Frank is an open source mobile application testing utility designed specifically for the iOS operating system. The great thing about Frank is that it allows you to write specific structure text tests based on exactly what it is that you’re trying to accomplish. In addition, you can also create detailed acceptance tests based on a list of pre-defined requirements that will then be used to test your iOS app so that you can have actionable information about what works, what doesn’t and what still needs to be done.

4. Robotium

Robotium is a testing automation utility designed specifically for mobile apps that run on the Android platform. Not only does Robotium give users the ability to conduct regular unit tests based on a pre-existing library, but developers can also write essentially any test that they’d like for quality control purposes based on Java.
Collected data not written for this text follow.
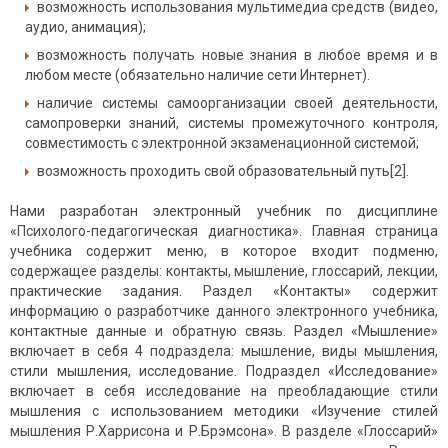
возможность использования мультимедиа средств (видео,
аудио, анимация);
возможность получать новые знания в любое время и в
любом месте (обязательно наличие сети Интернет).
наличие системы самоорганизации своей деятельности,
самопроверки знаний, системы промежуточного контроля,
совместимость с электронной экзаменационной системой;
возможность проходить свой образовательный путь[2].
Нами разработан электронный учебник по дисциплине
«Психолого-педагогическая диагностика». Главная страница
учебника содержит меню, в которое входит подменю,
содержащее разделы: контакты, мышление, глоссарий, лекции,
практические задания. Раздел «Контакты» содержит
информацию о разработчике данного электронного учебника,
контактные данные и обратную связь. Раздел «Мышление»
включает в себя 4 подраздела: мышление, виды мышления,
стили мышления, исследование. Подраздел «Исследование»
включает в себя исследование на преобладающие стили
мышления с использованием методики «Изучение стилей
мышления Р.Харрисона и Р.Брэмсона». В разделе «Глоссарий»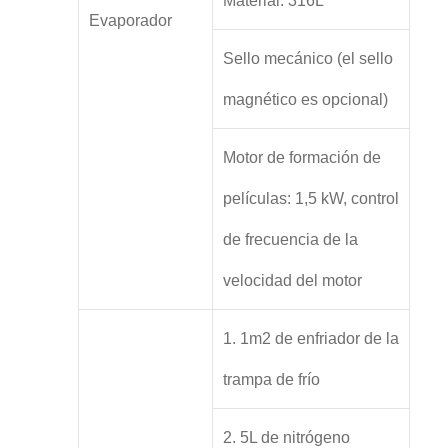
Material: 316L
Evaporador
Sello mecánico (el sello
magnético es opcional)
Motor de formación de
películas: 1,5 kW, control
de frecuencia de la
velocidad del motor
1. 1m2 de enfriador de la
trampa de frío
2. 5L de nitrógeno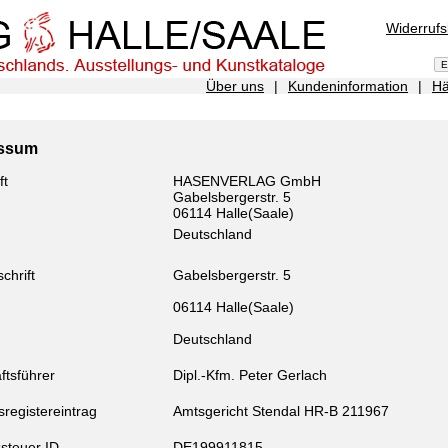
Widerruf
Über uns
|
Kundeninformation
|
Hä
essum
ft
HASENVERLAG GmbH
Gabelsbergerstr. 5
06114 Halle(Saale)
Deutschland
chrift
Gabelsbergerstr. 5
06114 Halle(Saale)
Deutschland
ftsführer
Dipl.-Kfm. Peter Gerlach
registereintrag
Amtsgericht Stendal HR-B 211967
steuer ID
DE199911815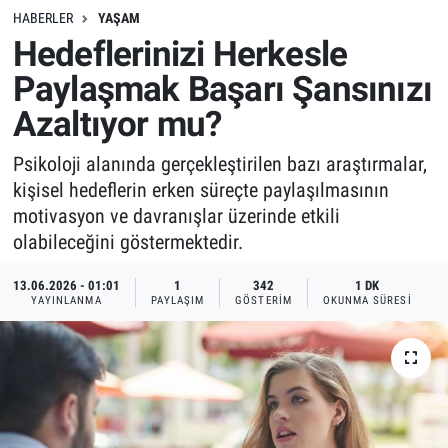
HABERLER
YAŞAM
Hedeflerinizi Herkesle
Paylaşmak Başarı Şansınızı
Azaltıyor mu?
Psikoloji alanında gerçekleştirilen bazı araştırmalar,
kişisel hedeflerin erken süreçte paylaşılmasının
motivasyon ve davranışlar üzerinde etkili
olabileceğini göstermektedir.
13.06.2026 - 01:01
1
342
1 DK
YAYINLANMA
PAYLAŞIM
GÖSTERIM
OKUNMA SÜRESI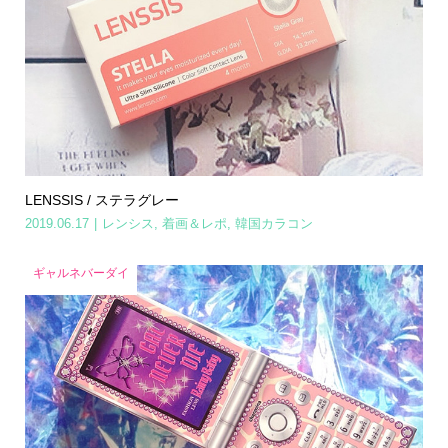
LENSSIS / ステラグレー
2019.06.17
レンシス
,
着画＆レポ
,
韓国カラコン
ギャルネバーダイ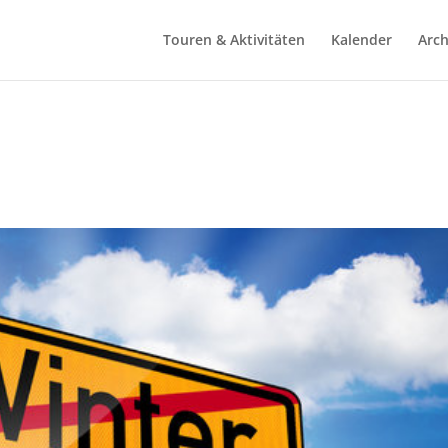
Touren & Aktivitäten
Kalender
Arch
The GUI is sleek and clean and the application itself is incredibly easy to use.

5. Sikuli

One of the most important aspects of your mobile app will always be the graphical user interface. You can lay in all of the features in the world and create a truly “one size fits all” piece of software, but if it’s cumbersome or otherwise difficult to use it won’t be able to get any type of traction.

Sikulu aims to fix all of that. It’s a completely open source tool used to automate the process of testing the graphical user interface of your apps. You can create scripts that, when used in conjunction with the built-in screenshot feature, allow you to easily control every last aspect of the GUI. Screenshots can be added into your test with just the click of a single button, allowing you to completely automate the testing process and accomplish a significant amount in a very small period of time.